Page-level text extractions:
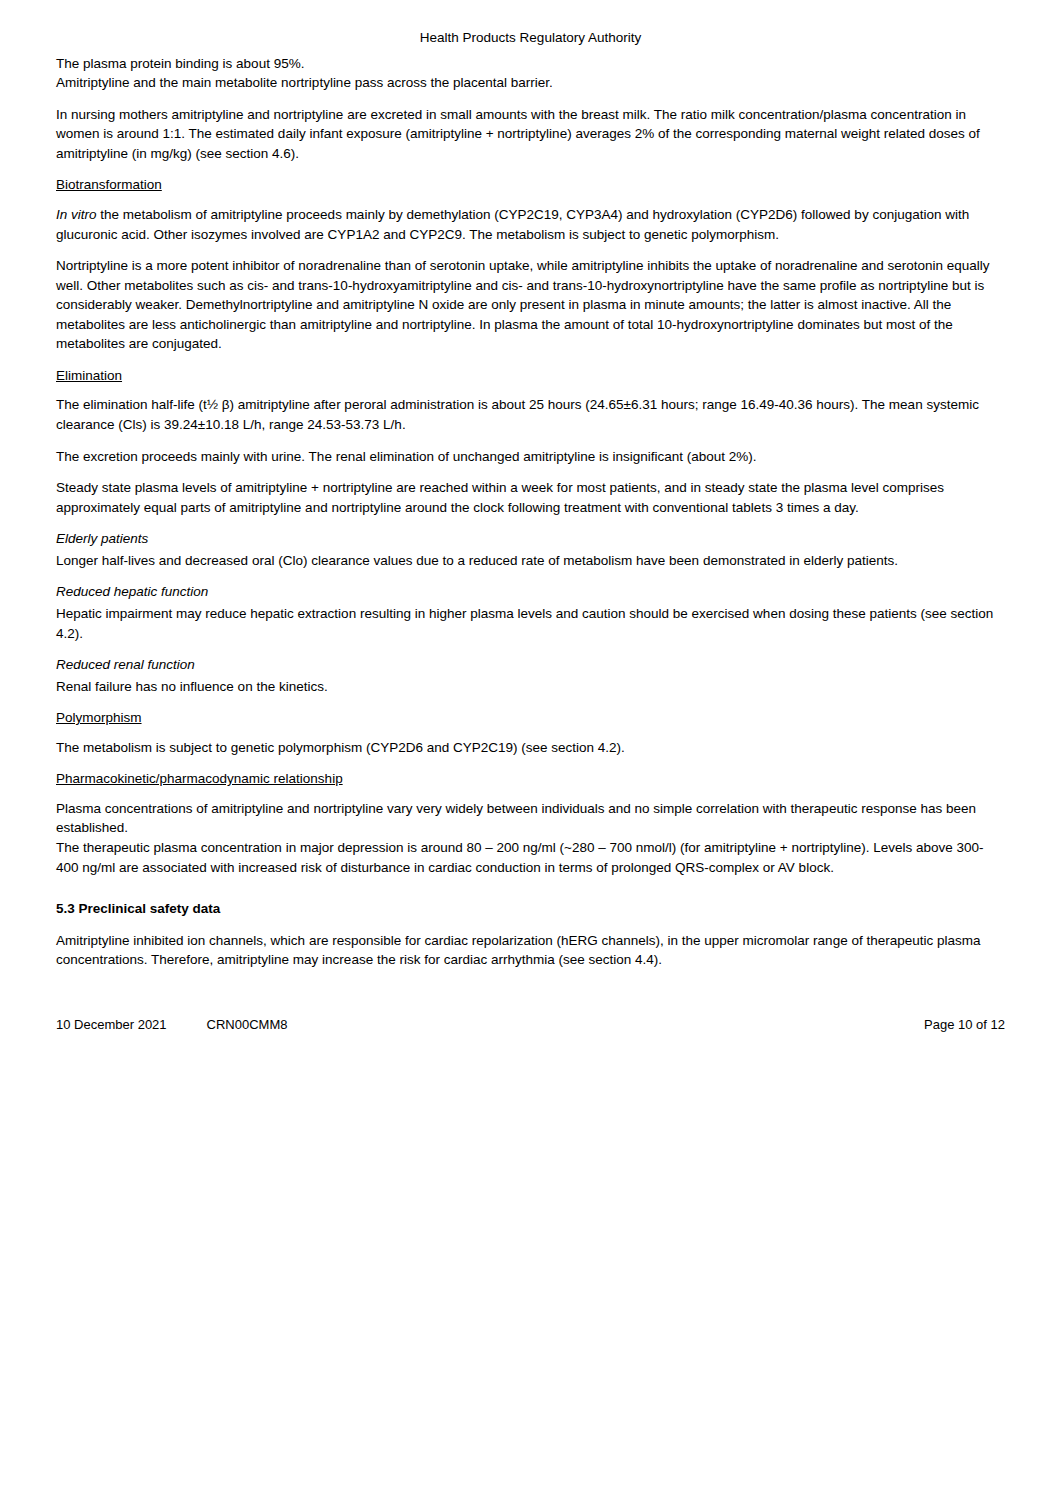Health Products Regulatory Authority
The plasma protein binding is about 95%.
Amitriptyline and the main metabolite nortriptyline pass across the placental barrier.
In nursing mothers amitriptyline and nortriptyline are excreted in small amounts with the breast milk. The ratio milk concentration/plasma concentration in women is around 1:1. The estimated daily infant exposure (amitriptyline + nortriptyline) averages 2% of the corresponding maternal weight related doses of amitriptyline (in mg/kg) (see section 4.6).
Biotransformation
In vitro the metabolism of amitriptyline proceeds mainly by demethylation (CYP2C19, CYP3A4) and hydroxylation (CYP2D6) followed by conjugation with glucuronic acid. Other isozymes involved are CYP1A2 and CYP2C9. The metabolism is subject to genetic polymorphism.
Nortriptyline is a more potent inhibitor of noradrenaline than of serotonin uptake, while amitriptyline inhibits the uptake of noradrenaline and serotonin equally well. Other metabolites such as cis- and trans-10-hydroxyamitriptyline and cis- and trans-10-hydroxynortriptyline have the same profile as nortriptyline but is considerably weaker. Demethylnortriptyline and amitriptyline N oxide are only present in plasma in minute amounts; the latter is almost inactive. All the metabolites are less anticholinergic than amitriptyline and nortriptyline. In plasma the amount of total 10-hydroxynortriptyline dominates but most of the metabolites are conjugated.
Elimination
The elimination half-life (t½ β) amitriptyline after peroral administration is about 25 hours (24.65±6.31 hours; range 16.49-40.36 hours). The mean systemic clearance (Cls) is 39.24±10.18 L/h, range 24.53-53.73 L/h.
The excretion proceeds mainly with urine. The renal elimination of unchanged amitriptyline is insignificant (about 2%).
Steady state plasma levels of amitriptyline + nortriptyline are reached within a week for most patients, and in steady state the plasma level comprises approximately equal parts of amitriptyline and nortriptyline around the clock following treatment with conventional tablets 3 times a day.
Elderly patients
Longer half-lives and decreased oral (Clo) clearance values due to a reduced rate of metabolism have been demonstrated in elderly patients.
Reduced hepatic function
Hepatic impairment may reduce hepatic extraction resulting in higher plasma levels and caution should be exercised when dosing these patients (see section 4.2).
Reduced renal function
Renal failure has no influence on the kinetics.
Polymorphism
The metabolism is subject to genetic polymorphism (CYP2D6 and CYP2C19) (see section 4.2).
Pharmacokinetic/pharmacodynamic relationship
Plasma concentrations of amitriptyline and nortriptyline vary very widely between individuals and no simple correlation with therapeutic response has been established.
The therapeutic plasma concentration in major depression is around 80 – 200 ng/ml (~280 – 700 nmol/l) (for amitriptyline + nortriptyline). Levels above 300-400 ng/ml are associated with increased risk of disturbance in cardiac conduction in terms of prolonged QRS-complex or AV block.
5.3 Preclinical safety data
Amitriptyline inhibited ion channels, which are responsible for cardiac repolarization (hERG channels), in the upper micromolar range of therapeutic plasma concentrations. Therefore, amitriptyline may increase the risk for cardiac arrhythmia (see section 4.4).
10 December 2021 CRN00CMM8 Page 10 of 12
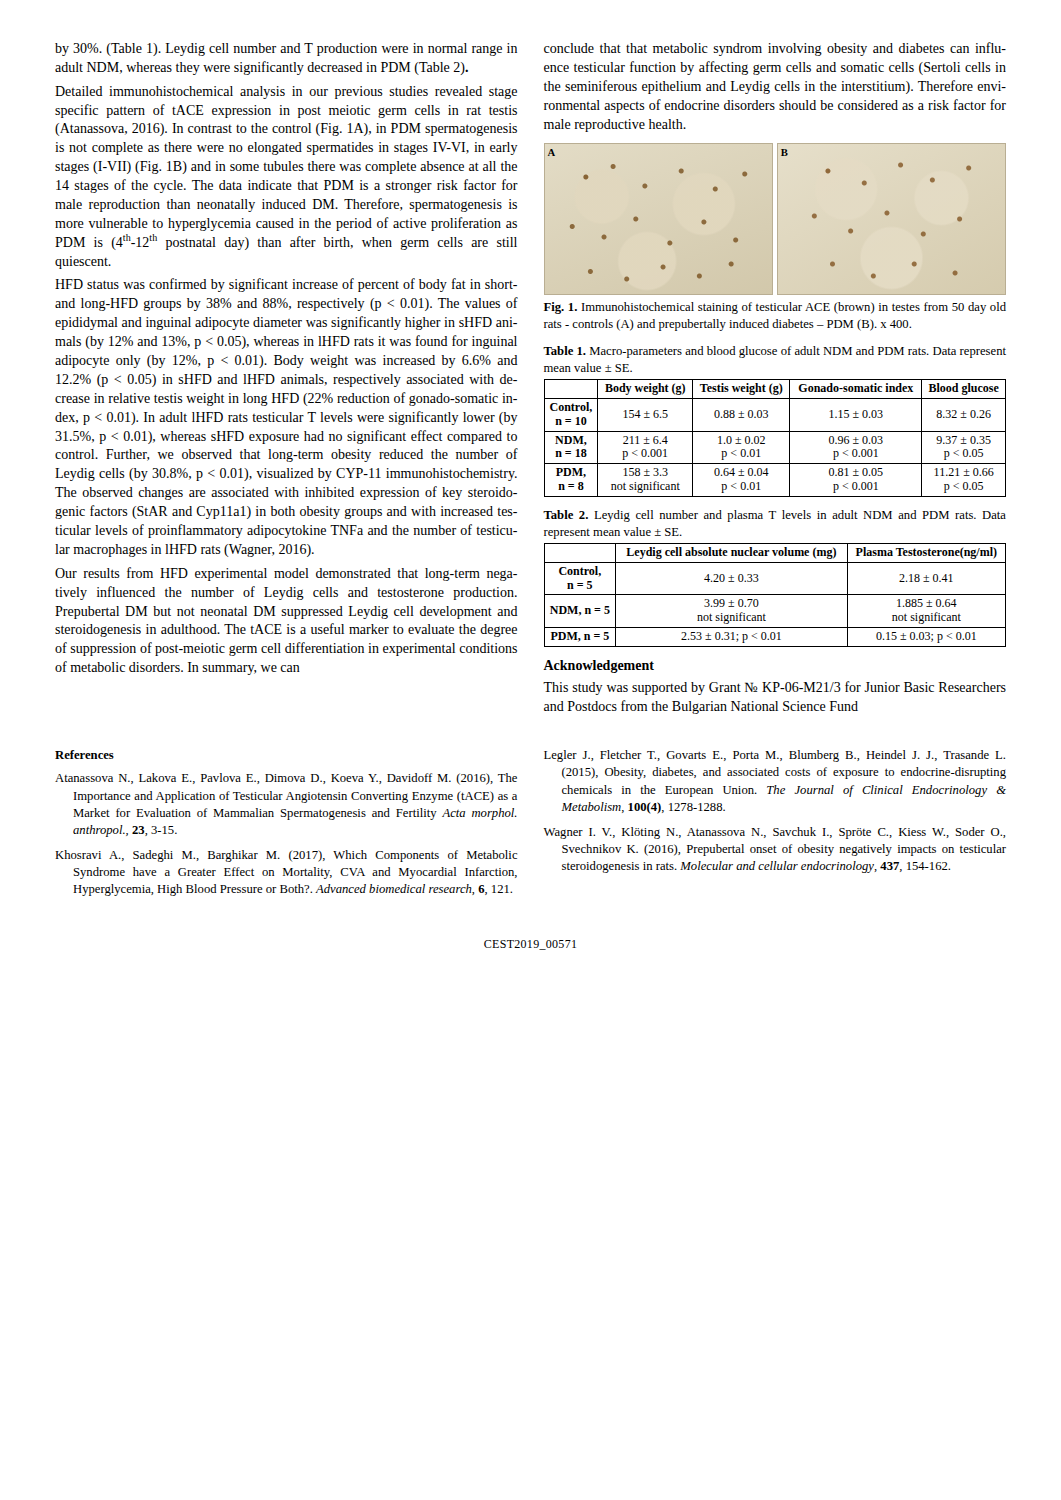by 30%. (Table 1). Leydig cell number and T production were in normal range in adult NDM, whereas they were significantly decreased in PDM (Table 2).
Detailed immunohistochemical analysis in our previous studies revealed stage specific pattern of tACE expression in post meiotic germ cells in rat testis (Atanassova, 2016). In contrast to the control (Fig. 1A), in PDM spermatogenesis is not complete as there were no elongated spermatides in stages IV-VI, in early stages (I-VII) (Fig. 1B) and in some tubules there was complete absence at all the 14 stages of the cycle. The data indicate that PDM is a stronger risk factor for male reproduction than neonatally induced DM. Therefore, spermatogenesis is more vulnerable to hyperglycemia caused in the period of active proliferation as PDM is (4th-12th postnatal day) than after birth, when germ cells are still quiescent.
HFD status was confirmed by significant increase of percent of body fat in short- and long-HFD groups by 38% and 88%, respectively (p < 0.01). The values of epididymal and inguinal adipocyte diameter was significantly higher in sHFD animals (by 12% and 13%, p < 0.05), whereas in lHFD rats it was found for inguinal adipocyte only (by 12%, p < 0.01). Body weight was increased by 6.6% and 12.2% (p < 0.05) in sHFD and lHFD animals, respectively associated with decrease in relative testis weight in long HFD (22% reduction of gonado-somatic index, p < 0.01). In adult lHFD rats testicular T levels were significantly lower (by 31.5%, p < 0.01), whereas sHFD exposure had no significant effect compared to control. Further, we observed that long-term obesity reduced the number of Leydig cells (by 30.8%, p < 0.01), visualized by CYP-11 immunohistochemistry. The observed changes are associated with inhibited expression of key steroidogenic factors (StAR and Cyp11a1) in both obesity groups and with increased testicular levels of proinflammatory adipocytokine TNFa and the number of testicular macrophages in lHFD rats (Wagner, 2016).
Our results from HFD experimental model demonstrated that long-term negatively influenced the number of Leydig cells and testosterone production. Prepubertal DM but not neonatal DM suppressed Leydig cell development and steroidogenesis in adulthood. The tACE is a useful marker to evaluate the degree of suppression of post-meiotic germ cell differentiation in experimental conditions of metabolic disorders. In summary, we can
conclude that that metabolic syndrom involving obesity and diabetes can influence testicular function by affecting germ cells and somatic cells (Sertoli cells in the seminiferous epithelium and Leydig cells in the interstitium). Therefore environmental aspects of endocrine disorders should be considered as a risk factor for male reproductive health.
A
B
Fig. 1. Immunohistochemical staining of testicular ACE (brown) in testes from 50 day old rats - controls (A) and prepubertally induced diabetes – PDM (B). x 400.
Table 1. Macro-parameters and blood glucose of adult NDM and PDM rats. Data represent mean value ± SE.
| | Body weight (g) | Testis weight (g) | Gonado-somatic index | Blood glucose |
| --- | --- | --- | --- | --- |
| Control, n = 10 | 154 ± 6.5 | 0.88 ± 0.03 | 1.15 ± 0.03 | 8.32 ± 0.26 |
| NDM, n = 18 | 211 ± 6.4 p < 0.001 | 1.0 ± 0.02 p < 0.01 | 0.96 ± 0.03 p < 0.001 | 9.37 ± 0.35 p < 0.05 |
| PDM, n = 8 | 158 ± 3.3 not significant | 0.64 ± 0.04 p < 0.01 | 0.81 ± 0.05 p < 0.001 | 11.21 ± 0.66 p < 0.05 |
Table 2. Leydig cell number and plasma T levels in adult NDM and PDM rats. Data represent mean value ± SE.
| | Leydig cell absolute nuclear volume (mg) | Plasma Testosterone(ng/ml) |
| --- | --- | --- |
| Control, n = 5 | 4.20 ± 0.33 | 2.18 ± 0.41 |
| NDM, n = 5 | 3.99 ± 0.70 not significant | 1.885 ± 0.64 not significant |
| PDM, n = 5 | 2.53 ± 0.31; p < 0.01 | 0.15 ± 0.03; p < 0.01 |
Acknowledgement
This study was supported by Grant № KP-06-M21/3 for Junior Basic Researchers and Postdocs from the Bulgarian National Science Fund
References
Atanassova N., Lakova E., Pavlova E., Dimova D., Koeva Y., Davidoff M. (2016), The Importance and Application of Testicular Angiotensin Converting Enzyme (tACE) as a Market for Evaluation of Mammalian Spermatogenesis and Fertility Acta morphol. anthropol., 23, 3-15.
Khosravi A., Sadeghi M., Barghikar M. (2017), Which Components of Metabolic Syndrome have a Greater Effect on Mortality, CVA and Myocardial Infarction, Hyperglycemia, High Blood Pressure or Both?. Advanced biomedical research, 6, 121.
Legler J., Fletcher T., Govarts E., Porta M., Blumberg B., Heindel J. J., Trasande L. (2015), Obesity, diabetes, and associated costs of exposure to endocrine-disrupting chemicals in the European Union. The Journal of Clinical Endocrinology & Metabolism, 100(4), 1278-1288.
Wagner I. V., Klöting N., Atanassova N., Savchuk I., Spröte C., Kiess W., Soder O., Svechnikov K. (2016), Prepubertal onset of obesity negatively impacts on testicular steroidogenesis in rats. Molecular and cellular endocrinology, 437, 154-162.
CEST2019_00571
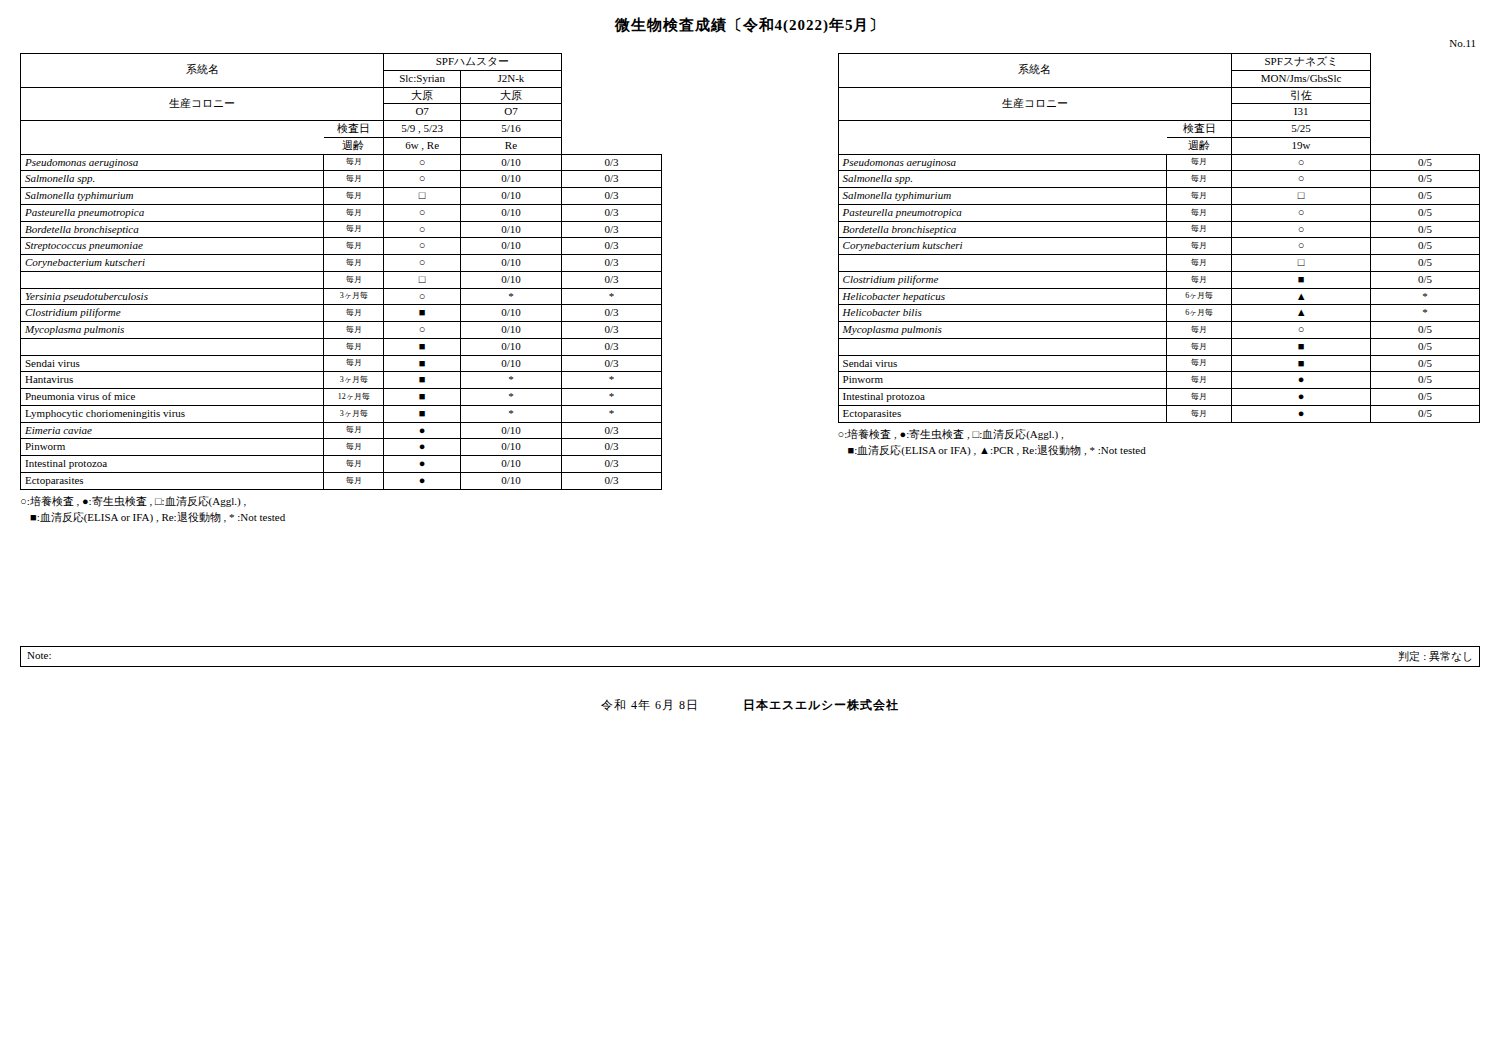微生物検査成績〔令和4(2022)年5月〕
No.11
| / 系統名 / SPFハムスター / / Slc:Syrian / J2N-k / / 生産コロニー / 大原 / 大原 / / O7 / O7 / / / 検査日 / 5/9 , 5/23 / 5/16 / / 週齢 / 6w , Re / Re / / Pseudomonas aeruginosa / 毎月 / ○ / 0/10 / 0/3 / / Salmonella spp. / 毎月 / ○ / 0/10 / 0/3 / / Salmonella typhimurium / 毎月 / □ / 0/10 / 0/3 / / Pasteurella pneumotropica / 毎月 / ○ / 0/10 / 0/3 / / Bordetella bronchiseptica / 毎月 / ○ / 0/10 / 0/3 / / Streptococcus pneumoniae / 毎月 / ○ / 0/10 / 0/3 / / Corynebacterium kutscheri / 毎月 / ○ / 0/10 / 0/3 / / / 毎月 / □ / 0/10 / 0/3 / / Yersinia pseudotuberculosis / 3ヶ月毎 / ○ / * / * / / Clostridium piliforme / 毎月 / ■ / 0/10 / 0/3 / / Mycoplasma pulmonis / 毎月 / ○ / 0/10 / 0/3 / / / 毎月 / ■ / 0/10 / 0/3 / / Sendai virus / 毎月 / ■ / 0/10 / 0/3 / / Hantavirus / 3ヶ月毎 / ■ / * / * / / Pneumonia virus of mice / 12ヶ月毎 / ■ / * / * / / Lymphocytic choriomeningitis virus / 3ヶ月毎 / ■ / * / * / / Eimeria caviae / 毎月 / ● / 0/10 / 0/3 / / Pinworm / 毎月 / ● / 0/10 / 0/3 / / Intestinal protozoa / 毎月 / ● / 0/10 / 0/3 / / Ectoparasites / 毎月 / ● / 0/10 / 0/3 / ○:培養検査 , ●:寄生虫検査 , □:血清反応(Aggl.) , ■:血清反応(ELISA or IFA) , Re:退役動物 , * :Not tested | | / 系統名 / SPFスナネズミ / / MON/Jms/GbsSlc / / 生産コロニー / 引佐 / / I31 / / / 検査日 / 5/25 / / 週齢 / 19w / / Pseudomonas aeruginosa / 毎月 / ○ / 0/5 / / Salmonella spp. / 毎月 / ○ / 0/5 / / Salmonella typhimurium / 毎月 / □ / 0/5 / / Pasteurella pneumotropica / 毎月 / ○ / 0/5 / / Bordetella bronchiseptica / 毎月 / ○ / 0/5 / / Corynebacterium kutscheri / 毎月 / ○ / 0/5 / / / 毎月 / □ / 0/5 / / Clostridium piliforme / 毎月 / ■ / 0/5 / / Helicobacter hepaticus / 6ヶ月毎 / ▲ / * / / Helicobacter bilis / 6ヶ月毎 / ▲ / * / / Mycoplasma pulmonis / 毎月 / ○ / 0/5 / / / 毎月 / ■ / 0/5 / / Sendai virus / 毎月 / ■ / 0/5 / / Pinworm / 毎月 / ● / 0/5 / / Intestinal protozoa / 毎月 / ● / 0/5 / / Ectoparasites / 毎月 / ● / 0/5 / ○:培養検査 , ●:寄生虫検査 , □:血清反応(Aggl.) , ■:血清反応(ELISA or IFA) , ▲:PCR , Re:退役動物 , * :Not tested |
Note: 判定 : 異常なし
令和 4年 6月 8日 日本エスエルシー株式会社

• [EXERCISE]:
The answer must be one number: how many lines in the records above contain "germ".

• [RESPONSE TO THIS EXERCISE]:
3